▶ [Data section]
▽

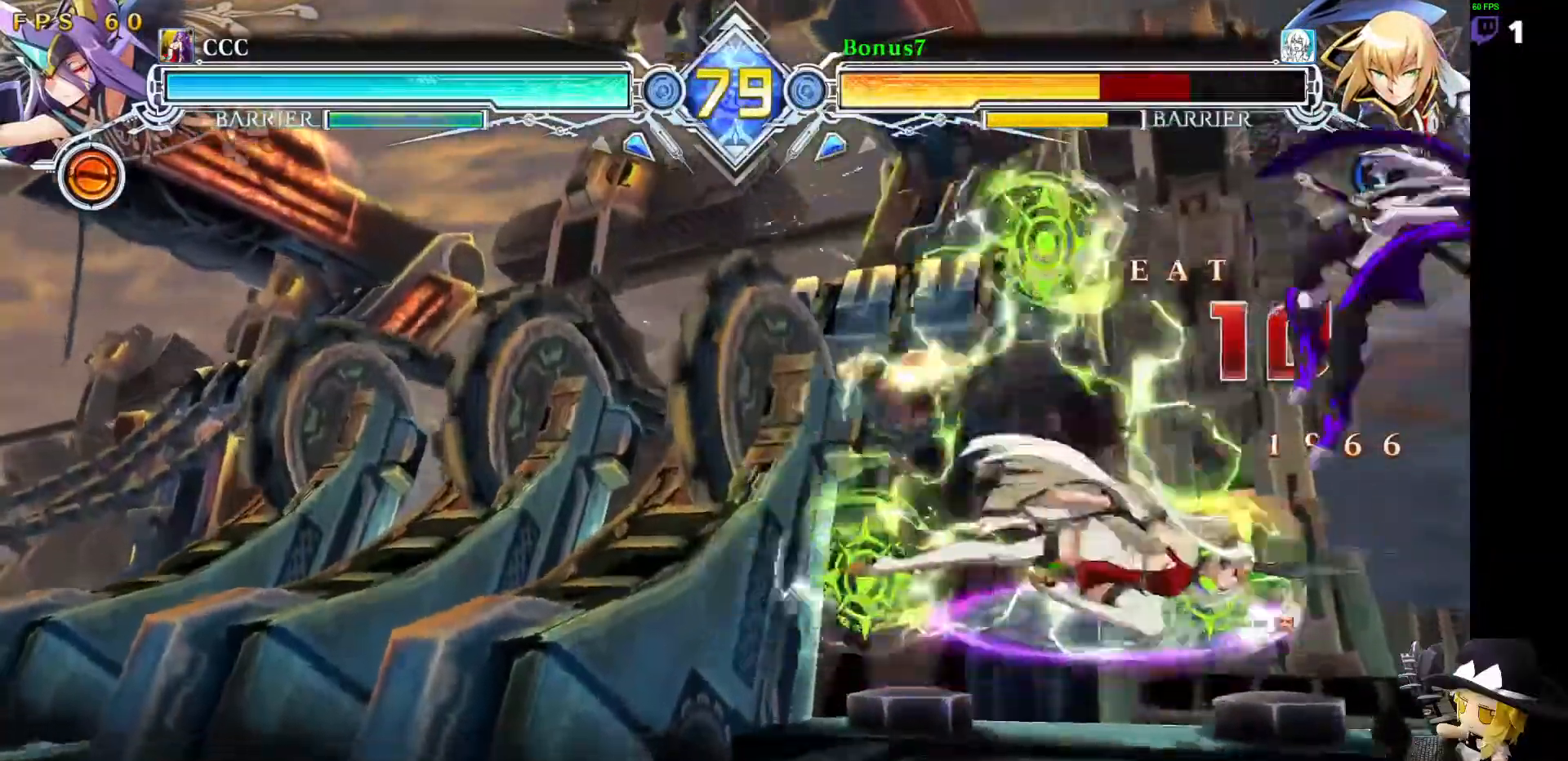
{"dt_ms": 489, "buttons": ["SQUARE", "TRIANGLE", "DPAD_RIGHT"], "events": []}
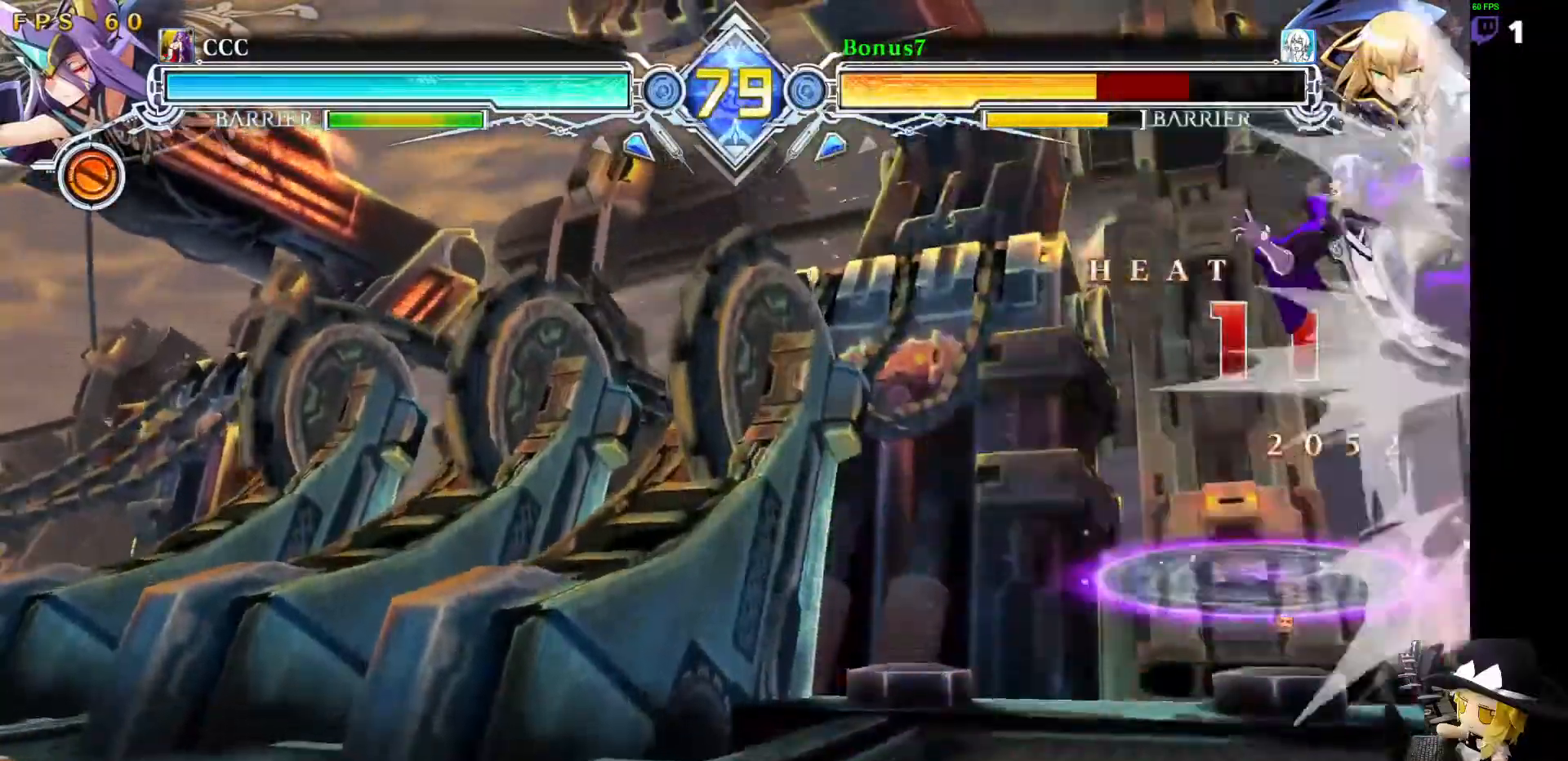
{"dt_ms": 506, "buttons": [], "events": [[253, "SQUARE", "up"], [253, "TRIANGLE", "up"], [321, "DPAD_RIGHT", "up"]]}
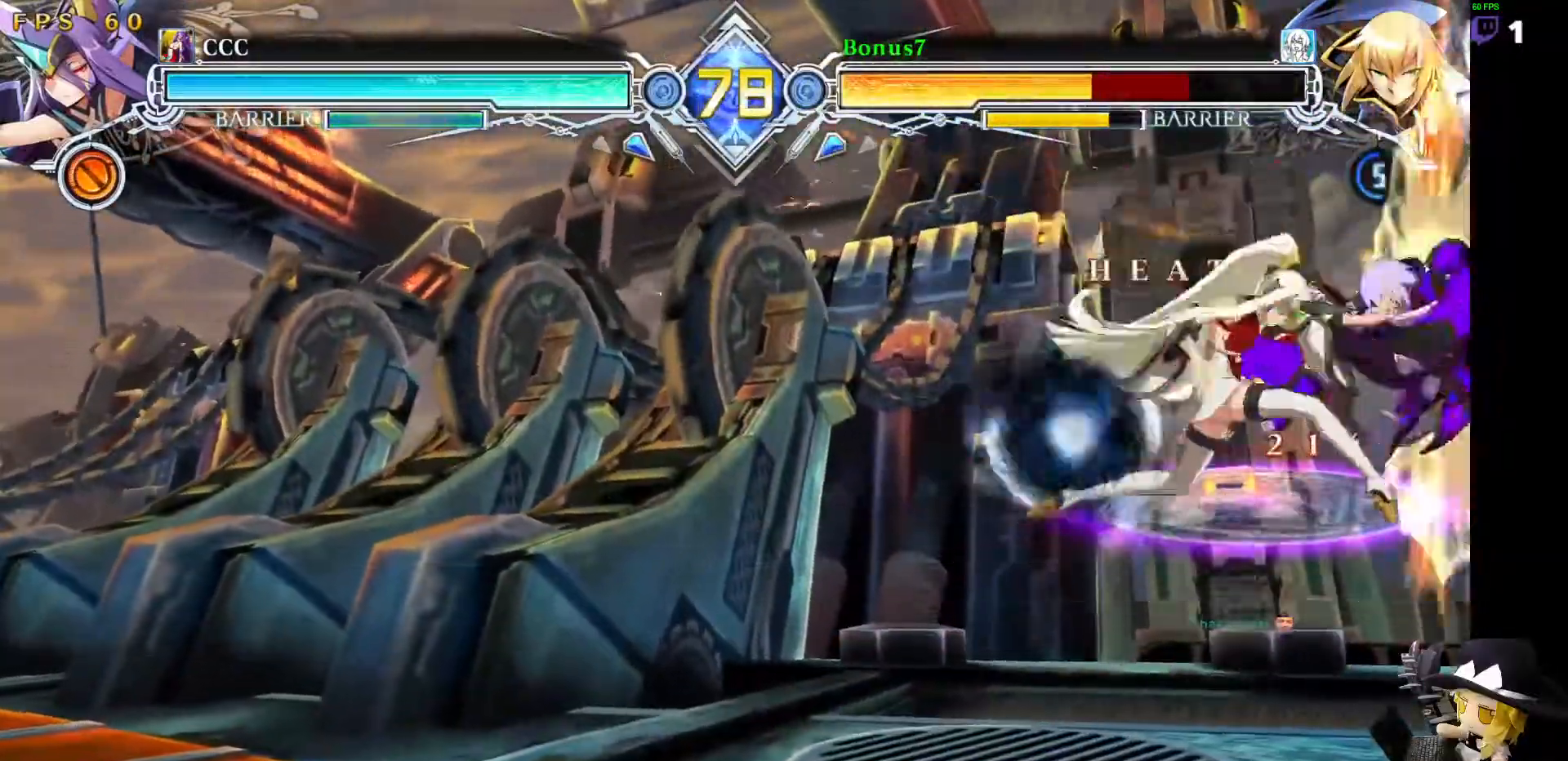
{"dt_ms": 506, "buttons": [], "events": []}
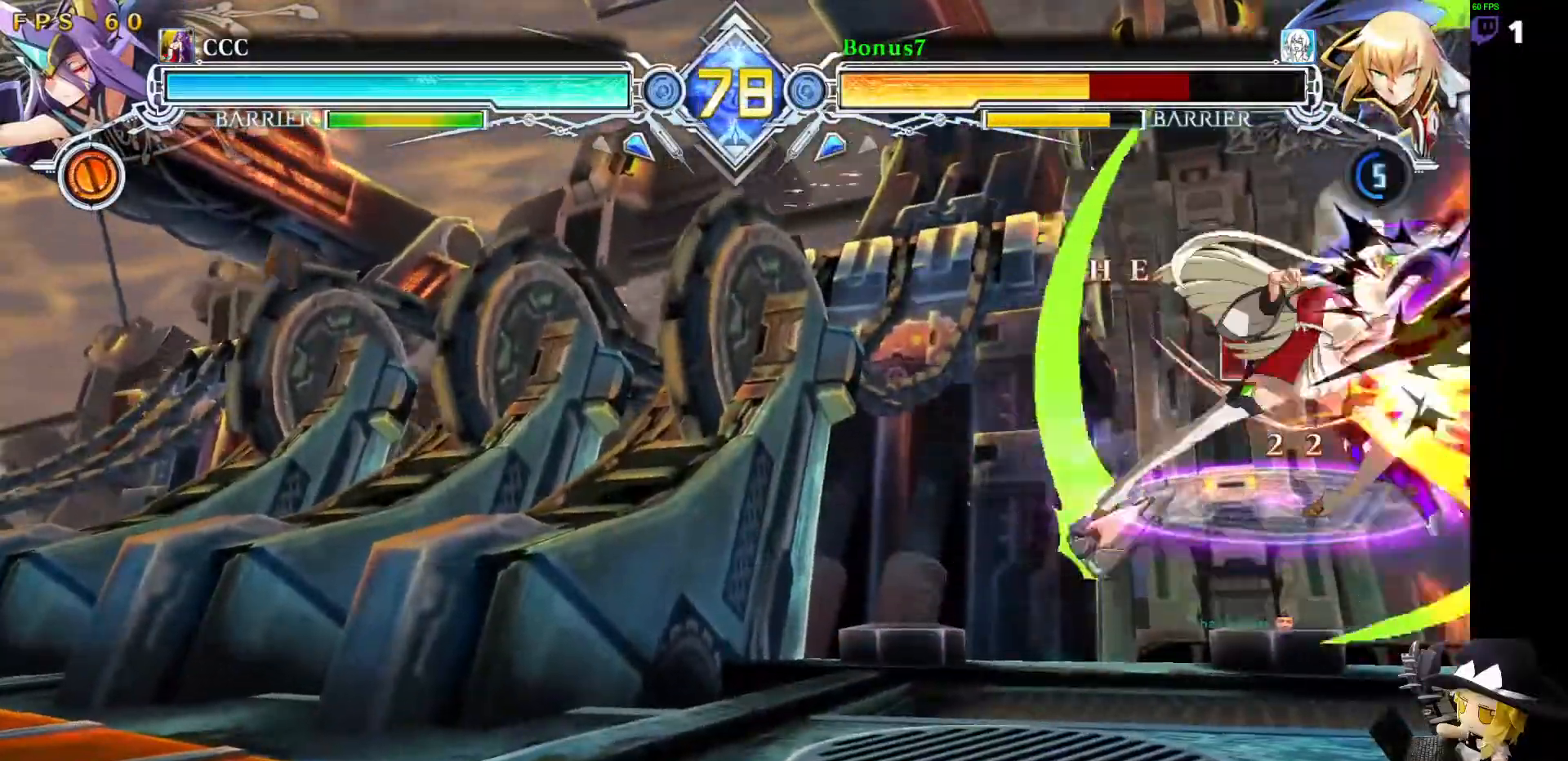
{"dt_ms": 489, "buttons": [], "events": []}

△

▶ [Assignment] Return each line of the material above in which the string "SQUARE" appears.

▶ [Answer to the problem]
{"dt_ms": 489, "buttons": ["SQUARE", "TRIANGLE", "DPAD_RIGHT"], "events": []}
{"dt_ms": 506, "buttons": [], "events": [[253, "SQUARE", "up"], [253, "TRIANGLE", "up"], [321, "DPAD_RIGHT", "up"]]}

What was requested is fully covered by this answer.